Entries provided.
----

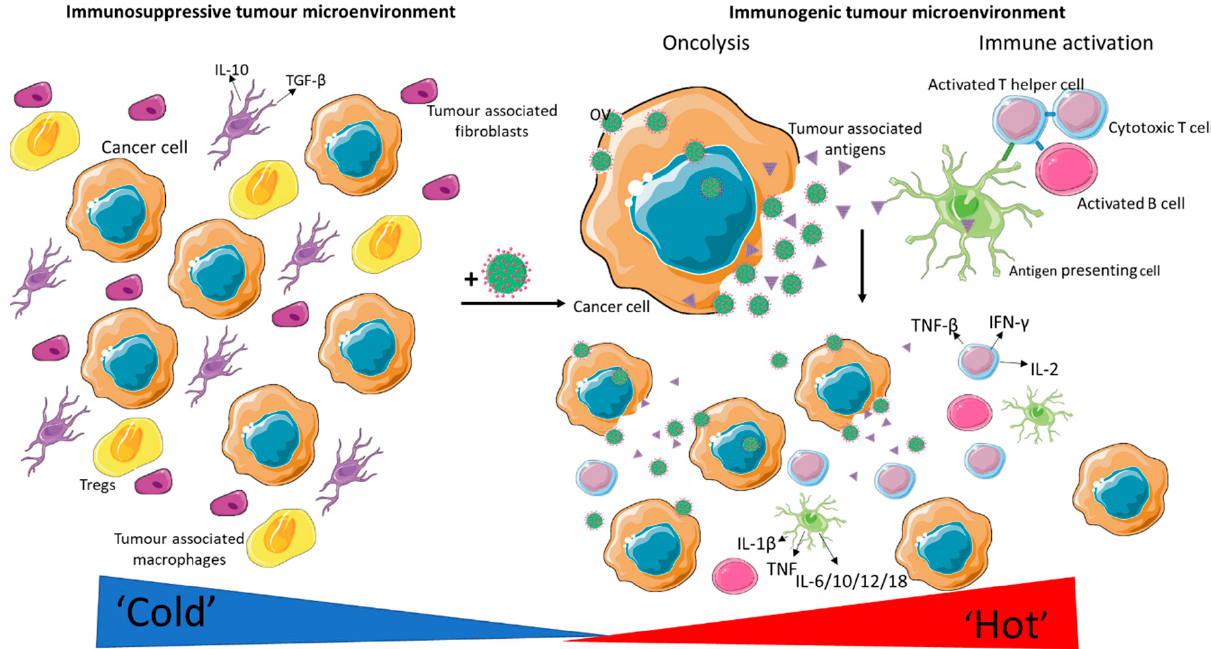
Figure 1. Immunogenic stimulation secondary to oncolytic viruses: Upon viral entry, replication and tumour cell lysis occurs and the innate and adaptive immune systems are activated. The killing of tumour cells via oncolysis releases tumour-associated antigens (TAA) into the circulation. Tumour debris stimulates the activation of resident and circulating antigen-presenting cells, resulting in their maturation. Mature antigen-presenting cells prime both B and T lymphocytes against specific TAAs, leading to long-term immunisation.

----

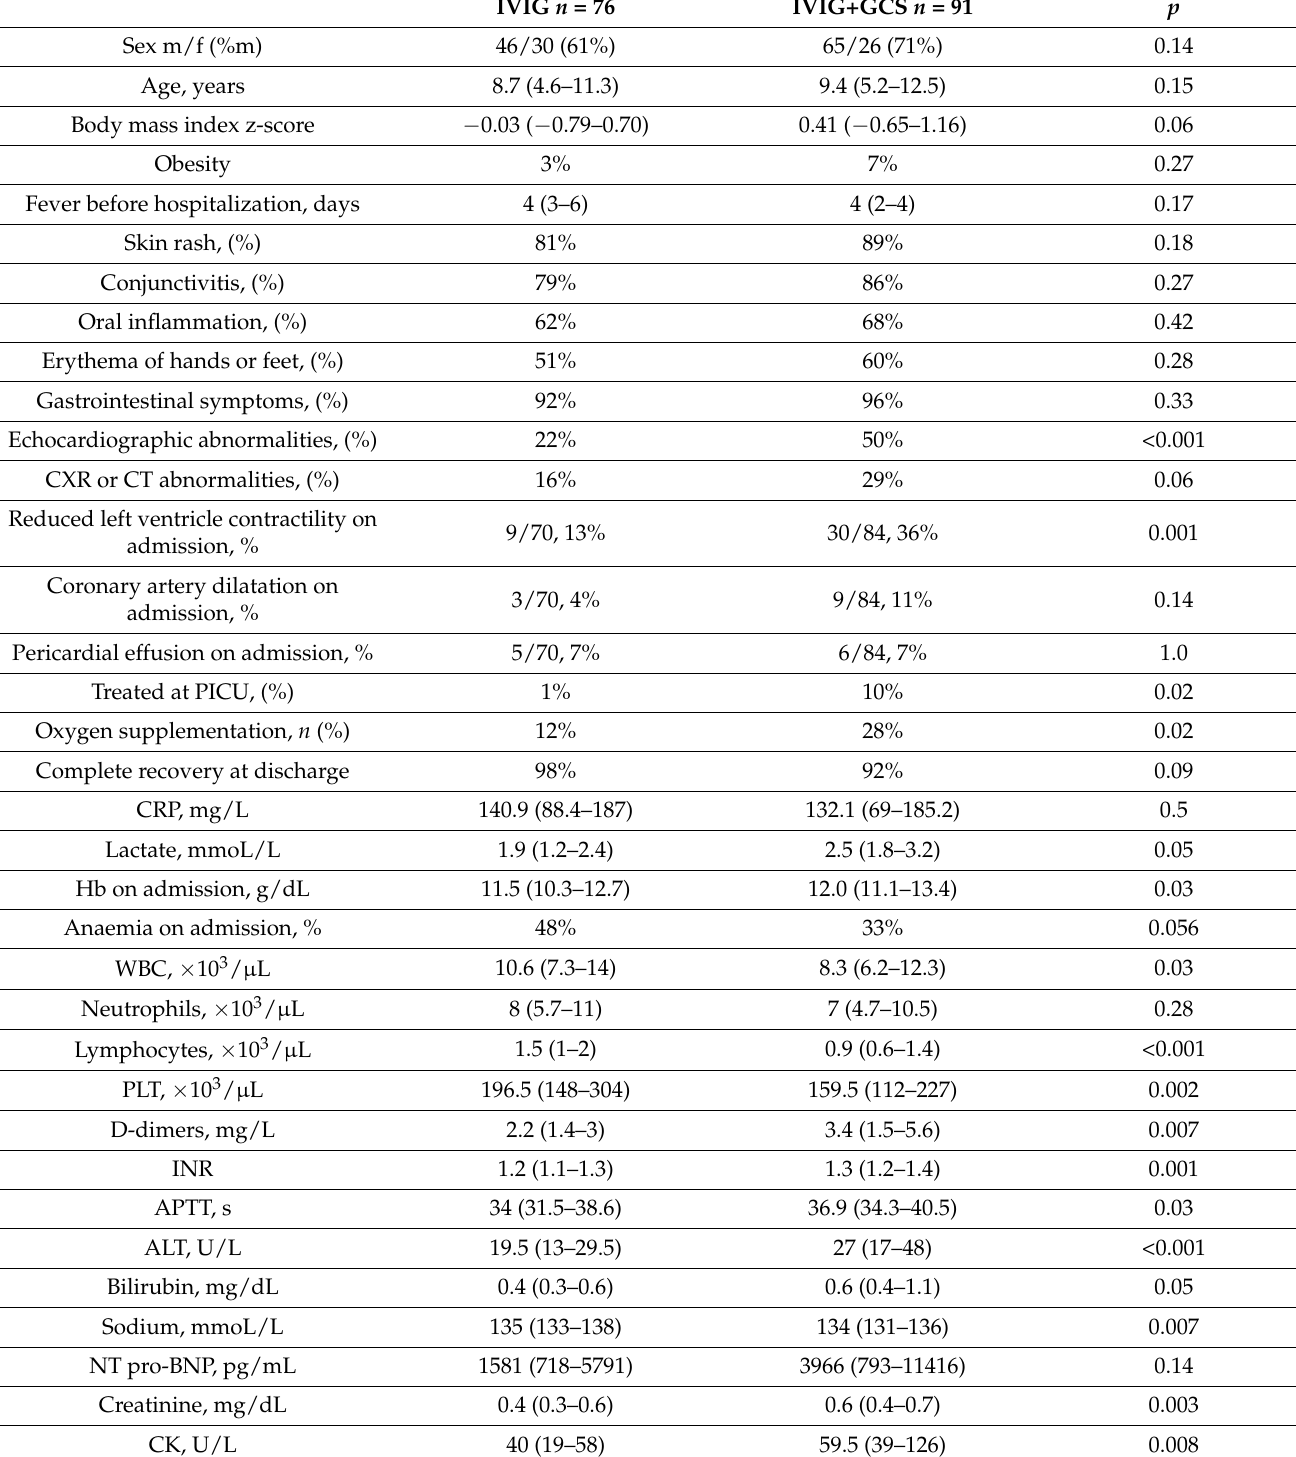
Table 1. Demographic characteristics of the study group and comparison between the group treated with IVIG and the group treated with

----

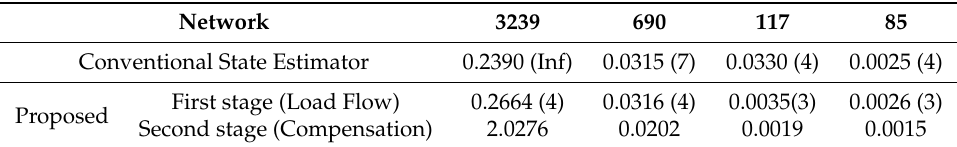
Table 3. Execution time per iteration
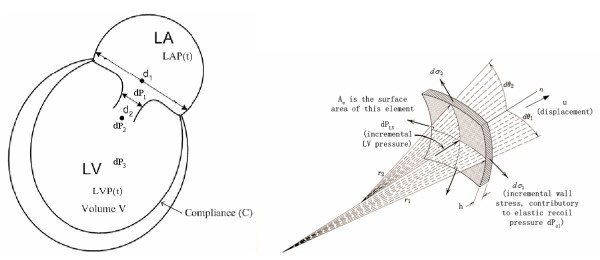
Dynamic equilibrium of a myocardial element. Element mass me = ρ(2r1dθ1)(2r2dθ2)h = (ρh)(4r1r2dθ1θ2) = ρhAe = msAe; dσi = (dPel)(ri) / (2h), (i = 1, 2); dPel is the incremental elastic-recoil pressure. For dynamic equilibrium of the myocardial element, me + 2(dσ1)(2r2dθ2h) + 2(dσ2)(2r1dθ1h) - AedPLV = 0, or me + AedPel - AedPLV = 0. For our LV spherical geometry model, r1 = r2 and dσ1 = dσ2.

----

What the task requires. Tally up the lines holding the string "Table" in this listing, and report the total alone.

Finished task. 2